Observation data Epoch J2000 Equinox ICRS
- Constellation: Libra
- Right ascension: 15^{h} 41^{m} 56.79858^{s}
- Declination: −19° 40′ 43.7745″
- Apparent magnitude (V): 4.72

Characteristics
- Spectral type: K5 III
- U−B color index: +1.94
- B−V color index: +1.58

Astrometry
- Radial velocity (R_{v}): −4.5±1.5 km/s
- Proper motion (μ): RA: −32.06 mas/yr Dec.: −103.15 mas/yr
- Parallax (π): 10.57±1.40 mas
- Distance: approx. 310 ly (approx. 90 pc)
- Absolute magnitude (M_{V}): −0.62

Details
- Mass: 1.6 M_{☉}
- Radius: 38 R_{☉}
- Luminosity: 388 L_{☉}
- Surface gravity (log g): 1.35 cgs
- Temperature: 3,875 K
- Metallicity [Fe/H]: −0.39 dex
- Other designations: κ Lib, 43 Lib, BD−19°4188, FK5 1413, HD 139997, HIP 76880, HR 5838, SAO 159442

Database references
- SIMBAD: data

= Kappa Librae =

Star in the constellation Libra

Kappa Librae is a star system in the zodiac constellation of Libra. Its name is a Bayer designation that is Latinized from κ Librae, and abbreviated Kappa Lib or κ Lib. Its apparent visual magnitude is 4.72, so it can be seen with the naked eye. The annual parallax shift of 10.57 mas indicates it is roughly 310 light years away. It is positioned 0.02 degrees south of the ecliptic.

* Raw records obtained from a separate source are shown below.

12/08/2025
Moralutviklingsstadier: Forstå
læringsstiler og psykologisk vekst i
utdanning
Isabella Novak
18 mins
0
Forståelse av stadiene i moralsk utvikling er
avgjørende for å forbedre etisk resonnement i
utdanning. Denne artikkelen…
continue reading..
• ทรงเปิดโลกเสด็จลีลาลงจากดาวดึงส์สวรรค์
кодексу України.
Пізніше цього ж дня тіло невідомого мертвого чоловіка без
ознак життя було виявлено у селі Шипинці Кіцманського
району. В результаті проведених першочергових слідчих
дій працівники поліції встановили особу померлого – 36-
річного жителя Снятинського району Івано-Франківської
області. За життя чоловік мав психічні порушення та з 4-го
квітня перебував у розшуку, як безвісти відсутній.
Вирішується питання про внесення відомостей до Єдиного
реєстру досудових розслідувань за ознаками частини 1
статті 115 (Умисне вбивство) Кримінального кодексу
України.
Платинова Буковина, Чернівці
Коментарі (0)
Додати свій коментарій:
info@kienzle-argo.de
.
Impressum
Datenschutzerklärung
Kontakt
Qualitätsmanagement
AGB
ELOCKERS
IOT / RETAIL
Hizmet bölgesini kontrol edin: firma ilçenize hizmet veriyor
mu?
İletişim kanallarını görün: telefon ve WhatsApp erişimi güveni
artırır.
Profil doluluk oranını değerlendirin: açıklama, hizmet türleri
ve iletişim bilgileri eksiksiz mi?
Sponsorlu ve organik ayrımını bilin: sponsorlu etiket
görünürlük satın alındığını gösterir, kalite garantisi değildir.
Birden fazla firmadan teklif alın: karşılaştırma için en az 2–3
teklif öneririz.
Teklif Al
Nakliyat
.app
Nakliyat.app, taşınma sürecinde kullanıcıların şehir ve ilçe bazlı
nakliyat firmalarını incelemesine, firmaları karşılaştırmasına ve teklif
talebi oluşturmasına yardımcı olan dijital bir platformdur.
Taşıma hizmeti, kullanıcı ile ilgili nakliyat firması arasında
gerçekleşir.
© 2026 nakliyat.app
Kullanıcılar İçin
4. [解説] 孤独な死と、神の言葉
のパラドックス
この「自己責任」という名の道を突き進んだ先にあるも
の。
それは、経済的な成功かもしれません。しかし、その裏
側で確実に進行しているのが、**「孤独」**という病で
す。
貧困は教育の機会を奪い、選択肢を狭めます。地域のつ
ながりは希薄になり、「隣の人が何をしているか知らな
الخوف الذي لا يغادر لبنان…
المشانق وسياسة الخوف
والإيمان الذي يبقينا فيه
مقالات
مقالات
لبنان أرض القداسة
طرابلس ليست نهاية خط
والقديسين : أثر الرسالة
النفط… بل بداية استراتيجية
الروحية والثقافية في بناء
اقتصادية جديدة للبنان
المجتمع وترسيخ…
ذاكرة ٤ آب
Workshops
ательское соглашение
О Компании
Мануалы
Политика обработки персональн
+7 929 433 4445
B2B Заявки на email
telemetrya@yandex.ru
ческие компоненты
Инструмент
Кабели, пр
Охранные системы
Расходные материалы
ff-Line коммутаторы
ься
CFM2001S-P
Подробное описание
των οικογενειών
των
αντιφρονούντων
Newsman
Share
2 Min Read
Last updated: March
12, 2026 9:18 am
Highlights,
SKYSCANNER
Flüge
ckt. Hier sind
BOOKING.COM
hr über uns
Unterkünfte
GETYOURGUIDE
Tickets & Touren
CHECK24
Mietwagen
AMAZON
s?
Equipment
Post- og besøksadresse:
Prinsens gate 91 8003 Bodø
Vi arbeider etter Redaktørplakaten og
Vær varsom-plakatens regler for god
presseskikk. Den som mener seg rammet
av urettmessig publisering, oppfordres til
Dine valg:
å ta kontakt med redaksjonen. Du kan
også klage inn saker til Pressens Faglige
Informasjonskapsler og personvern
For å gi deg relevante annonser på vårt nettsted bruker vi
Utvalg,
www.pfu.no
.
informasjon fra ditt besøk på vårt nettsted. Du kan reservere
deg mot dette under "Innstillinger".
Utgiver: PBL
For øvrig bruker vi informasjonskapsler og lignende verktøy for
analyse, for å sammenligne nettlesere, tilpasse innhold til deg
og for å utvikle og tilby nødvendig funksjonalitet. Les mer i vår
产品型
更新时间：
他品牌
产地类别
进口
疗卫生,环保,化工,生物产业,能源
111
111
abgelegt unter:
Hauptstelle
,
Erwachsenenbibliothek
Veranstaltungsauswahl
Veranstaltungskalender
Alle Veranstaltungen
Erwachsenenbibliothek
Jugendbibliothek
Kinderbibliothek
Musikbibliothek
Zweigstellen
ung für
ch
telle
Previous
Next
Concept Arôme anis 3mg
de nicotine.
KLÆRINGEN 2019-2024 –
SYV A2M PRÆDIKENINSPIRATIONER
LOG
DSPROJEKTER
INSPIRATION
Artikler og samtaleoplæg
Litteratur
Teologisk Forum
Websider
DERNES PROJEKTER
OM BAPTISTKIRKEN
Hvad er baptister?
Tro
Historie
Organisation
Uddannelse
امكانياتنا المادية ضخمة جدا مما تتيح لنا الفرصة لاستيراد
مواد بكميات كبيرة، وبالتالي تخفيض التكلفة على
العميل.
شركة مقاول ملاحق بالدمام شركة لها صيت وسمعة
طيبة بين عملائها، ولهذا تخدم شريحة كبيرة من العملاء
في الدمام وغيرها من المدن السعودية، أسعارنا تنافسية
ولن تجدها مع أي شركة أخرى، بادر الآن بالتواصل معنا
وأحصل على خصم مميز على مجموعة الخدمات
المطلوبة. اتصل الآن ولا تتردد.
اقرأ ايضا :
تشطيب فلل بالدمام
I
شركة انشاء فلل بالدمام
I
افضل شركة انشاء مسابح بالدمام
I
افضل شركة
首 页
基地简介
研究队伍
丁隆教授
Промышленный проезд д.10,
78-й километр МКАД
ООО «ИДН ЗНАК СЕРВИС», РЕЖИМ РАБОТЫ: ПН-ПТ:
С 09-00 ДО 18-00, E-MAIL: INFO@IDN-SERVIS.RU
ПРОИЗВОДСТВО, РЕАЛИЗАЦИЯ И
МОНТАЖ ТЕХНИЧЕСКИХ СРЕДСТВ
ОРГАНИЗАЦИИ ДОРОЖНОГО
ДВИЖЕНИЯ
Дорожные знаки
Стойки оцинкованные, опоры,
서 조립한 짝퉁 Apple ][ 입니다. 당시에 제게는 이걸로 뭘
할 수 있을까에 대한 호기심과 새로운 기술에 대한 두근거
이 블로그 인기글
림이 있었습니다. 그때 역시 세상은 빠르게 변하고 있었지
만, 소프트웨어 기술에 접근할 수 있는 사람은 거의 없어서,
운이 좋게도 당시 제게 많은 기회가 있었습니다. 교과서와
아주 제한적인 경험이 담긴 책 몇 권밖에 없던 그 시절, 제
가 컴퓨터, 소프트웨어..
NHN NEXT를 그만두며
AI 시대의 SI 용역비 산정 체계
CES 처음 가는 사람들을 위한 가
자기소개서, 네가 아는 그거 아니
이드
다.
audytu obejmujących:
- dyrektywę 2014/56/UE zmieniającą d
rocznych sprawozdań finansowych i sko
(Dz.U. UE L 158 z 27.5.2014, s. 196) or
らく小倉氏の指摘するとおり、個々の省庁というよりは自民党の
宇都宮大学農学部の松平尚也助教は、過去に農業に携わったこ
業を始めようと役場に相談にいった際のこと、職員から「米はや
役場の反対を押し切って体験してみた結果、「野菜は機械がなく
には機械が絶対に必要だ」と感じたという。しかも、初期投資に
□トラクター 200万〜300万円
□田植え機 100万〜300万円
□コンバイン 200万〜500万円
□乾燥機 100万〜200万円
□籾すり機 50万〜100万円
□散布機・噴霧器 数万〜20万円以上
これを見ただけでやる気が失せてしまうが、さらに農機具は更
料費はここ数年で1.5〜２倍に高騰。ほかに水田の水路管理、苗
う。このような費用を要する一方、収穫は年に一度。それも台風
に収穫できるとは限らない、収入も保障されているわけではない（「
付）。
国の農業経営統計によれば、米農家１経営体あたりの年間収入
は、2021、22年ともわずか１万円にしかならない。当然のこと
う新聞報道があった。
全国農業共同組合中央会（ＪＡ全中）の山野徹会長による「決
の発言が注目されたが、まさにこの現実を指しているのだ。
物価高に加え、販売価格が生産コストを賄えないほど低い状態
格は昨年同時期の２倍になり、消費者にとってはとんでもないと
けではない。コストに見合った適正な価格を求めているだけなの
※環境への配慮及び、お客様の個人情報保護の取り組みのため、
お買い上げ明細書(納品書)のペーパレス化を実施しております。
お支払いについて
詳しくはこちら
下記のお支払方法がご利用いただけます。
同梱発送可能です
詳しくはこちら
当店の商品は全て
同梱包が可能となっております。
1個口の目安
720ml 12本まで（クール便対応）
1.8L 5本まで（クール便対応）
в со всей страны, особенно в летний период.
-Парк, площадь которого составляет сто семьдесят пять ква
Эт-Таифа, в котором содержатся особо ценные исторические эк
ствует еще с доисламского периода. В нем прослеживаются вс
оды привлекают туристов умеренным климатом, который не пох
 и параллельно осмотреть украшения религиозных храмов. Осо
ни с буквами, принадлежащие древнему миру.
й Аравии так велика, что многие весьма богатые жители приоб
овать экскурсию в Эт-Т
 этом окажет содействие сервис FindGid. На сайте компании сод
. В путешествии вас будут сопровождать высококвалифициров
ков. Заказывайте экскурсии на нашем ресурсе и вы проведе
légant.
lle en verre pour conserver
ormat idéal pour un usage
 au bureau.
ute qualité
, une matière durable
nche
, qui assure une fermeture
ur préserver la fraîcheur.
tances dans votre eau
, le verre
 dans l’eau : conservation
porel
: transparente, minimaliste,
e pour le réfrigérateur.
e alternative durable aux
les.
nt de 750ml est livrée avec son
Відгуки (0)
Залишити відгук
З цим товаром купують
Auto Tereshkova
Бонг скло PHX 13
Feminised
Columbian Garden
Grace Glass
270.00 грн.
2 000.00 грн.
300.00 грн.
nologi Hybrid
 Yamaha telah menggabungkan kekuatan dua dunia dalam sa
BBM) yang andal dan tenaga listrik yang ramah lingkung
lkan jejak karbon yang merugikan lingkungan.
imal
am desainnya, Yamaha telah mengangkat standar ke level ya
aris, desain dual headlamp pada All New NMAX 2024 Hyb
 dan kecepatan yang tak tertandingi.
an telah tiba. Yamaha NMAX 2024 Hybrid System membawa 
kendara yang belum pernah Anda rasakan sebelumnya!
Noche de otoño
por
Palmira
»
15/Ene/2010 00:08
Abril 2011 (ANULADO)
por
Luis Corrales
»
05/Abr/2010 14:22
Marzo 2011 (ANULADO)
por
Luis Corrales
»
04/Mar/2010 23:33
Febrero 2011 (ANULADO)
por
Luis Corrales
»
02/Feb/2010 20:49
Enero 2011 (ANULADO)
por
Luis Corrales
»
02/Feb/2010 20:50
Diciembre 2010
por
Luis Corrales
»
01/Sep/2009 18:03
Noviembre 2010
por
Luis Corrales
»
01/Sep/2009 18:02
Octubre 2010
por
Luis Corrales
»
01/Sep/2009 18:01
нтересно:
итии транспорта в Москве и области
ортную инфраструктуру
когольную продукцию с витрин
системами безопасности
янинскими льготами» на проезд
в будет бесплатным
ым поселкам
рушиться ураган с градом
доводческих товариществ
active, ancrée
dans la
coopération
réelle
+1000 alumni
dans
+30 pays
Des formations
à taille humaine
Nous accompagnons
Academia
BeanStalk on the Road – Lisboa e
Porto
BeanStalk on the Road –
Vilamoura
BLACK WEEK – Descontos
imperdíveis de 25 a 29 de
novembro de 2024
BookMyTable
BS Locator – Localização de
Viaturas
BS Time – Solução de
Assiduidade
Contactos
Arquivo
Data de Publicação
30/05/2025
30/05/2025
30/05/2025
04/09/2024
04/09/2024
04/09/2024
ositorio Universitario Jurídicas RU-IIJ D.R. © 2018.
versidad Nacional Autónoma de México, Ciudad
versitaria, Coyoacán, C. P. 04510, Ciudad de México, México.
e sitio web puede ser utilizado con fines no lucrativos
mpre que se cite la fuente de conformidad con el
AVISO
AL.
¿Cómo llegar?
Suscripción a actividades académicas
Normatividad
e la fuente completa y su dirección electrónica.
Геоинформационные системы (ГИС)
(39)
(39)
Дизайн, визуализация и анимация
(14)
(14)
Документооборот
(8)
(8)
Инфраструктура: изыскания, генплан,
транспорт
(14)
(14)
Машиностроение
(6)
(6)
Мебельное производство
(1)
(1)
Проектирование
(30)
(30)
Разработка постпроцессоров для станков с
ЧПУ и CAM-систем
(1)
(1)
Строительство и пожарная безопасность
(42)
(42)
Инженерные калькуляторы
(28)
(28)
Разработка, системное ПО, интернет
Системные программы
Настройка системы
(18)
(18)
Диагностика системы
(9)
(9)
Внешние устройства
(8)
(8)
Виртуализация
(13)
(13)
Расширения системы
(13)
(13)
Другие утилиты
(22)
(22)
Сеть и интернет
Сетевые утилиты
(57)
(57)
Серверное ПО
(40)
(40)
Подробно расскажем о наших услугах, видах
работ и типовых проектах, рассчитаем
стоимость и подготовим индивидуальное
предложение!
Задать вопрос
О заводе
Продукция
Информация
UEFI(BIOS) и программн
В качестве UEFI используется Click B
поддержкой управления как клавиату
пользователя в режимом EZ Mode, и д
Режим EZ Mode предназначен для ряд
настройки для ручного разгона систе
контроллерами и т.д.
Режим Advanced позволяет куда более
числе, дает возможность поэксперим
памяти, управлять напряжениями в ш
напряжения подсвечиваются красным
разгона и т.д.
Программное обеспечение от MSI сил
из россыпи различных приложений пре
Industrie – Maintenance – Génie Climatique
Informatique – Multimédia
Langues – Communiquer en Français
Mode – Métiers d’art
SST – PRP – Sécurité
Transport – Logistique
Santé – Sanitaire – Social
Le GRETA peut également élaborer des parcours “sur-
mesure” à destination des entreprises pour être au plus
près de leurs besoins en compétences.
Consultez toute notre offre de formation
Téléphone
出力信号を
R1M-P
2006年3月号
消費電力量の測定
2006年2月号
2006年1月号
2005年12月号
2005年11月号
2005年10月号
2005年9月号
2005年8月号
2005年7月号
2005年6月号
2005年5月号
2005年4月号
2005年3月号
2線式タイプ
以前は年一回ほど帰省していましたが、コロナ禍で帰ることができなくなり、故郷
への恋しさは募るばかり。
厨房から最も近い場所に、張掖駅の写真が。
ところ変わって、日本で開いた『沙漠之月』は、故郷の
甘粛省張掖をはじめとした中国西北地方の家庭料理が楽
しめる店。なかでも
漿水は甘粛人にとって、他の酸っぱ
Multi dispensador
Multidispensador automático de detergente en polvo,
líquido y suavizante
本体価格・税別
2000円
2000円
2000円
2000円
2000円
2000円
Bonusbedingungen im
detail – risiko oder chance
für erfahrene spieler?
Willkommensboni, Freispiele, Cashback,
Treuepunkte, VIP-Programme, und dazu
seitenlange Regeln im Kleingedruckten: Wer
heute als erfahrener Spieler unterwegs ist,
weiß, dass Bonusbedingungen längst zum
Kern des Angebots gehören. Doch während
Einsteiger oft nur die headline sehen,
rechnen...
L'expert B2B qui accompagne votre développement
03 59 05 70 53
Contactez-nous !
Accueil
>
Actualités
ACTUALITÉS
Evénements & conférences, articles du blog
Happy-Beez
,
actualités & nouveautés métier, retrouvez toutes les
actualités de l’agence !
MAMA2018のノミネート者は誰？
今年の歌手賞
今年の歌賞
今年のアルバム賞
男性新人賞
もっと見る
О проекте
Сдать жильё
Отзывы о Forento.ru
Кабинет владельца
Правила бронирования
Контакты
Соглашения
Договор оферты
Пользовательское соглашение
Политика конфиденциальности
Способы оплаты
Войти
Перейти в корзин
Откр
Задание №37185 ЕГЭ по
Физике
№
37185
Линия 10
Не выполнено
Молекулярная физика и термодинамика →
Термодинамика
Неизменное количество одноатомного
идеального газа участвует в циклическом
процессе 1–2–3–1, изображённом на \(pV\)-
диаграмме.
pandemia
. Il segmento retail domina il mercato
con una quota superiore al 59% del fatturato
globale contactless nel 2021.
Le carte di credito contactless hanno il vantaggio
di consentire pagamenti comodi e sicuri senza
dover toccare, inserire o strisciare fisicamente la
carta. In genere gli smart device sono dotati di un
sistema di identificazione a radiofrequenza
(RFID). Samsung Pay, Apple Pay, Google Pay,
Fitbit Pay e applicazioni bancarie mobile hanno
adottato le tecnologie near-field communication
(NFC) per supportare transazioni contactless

The star shows acceleration components in its proper motion, indicating with high probability that it is an astrometric binary. The visible component is an evolved K-type giant star with a stellar classification of K5 III. It is a suspected variable star with a brightness that ranges between 4.70 and 4.75. Kappa Librae is 38 times larger than the Sun, and is radating 388 times the solar luminosity from its outer atmosphere at an effective temperature of ±3,875 K.

In Chinese astronomy, Kappa Librae is called 日, Pinyin: Rì, meaning Sun, because this star is marking itself and stand alone in Sun asterism, Room mansion (see: Chinese constellations).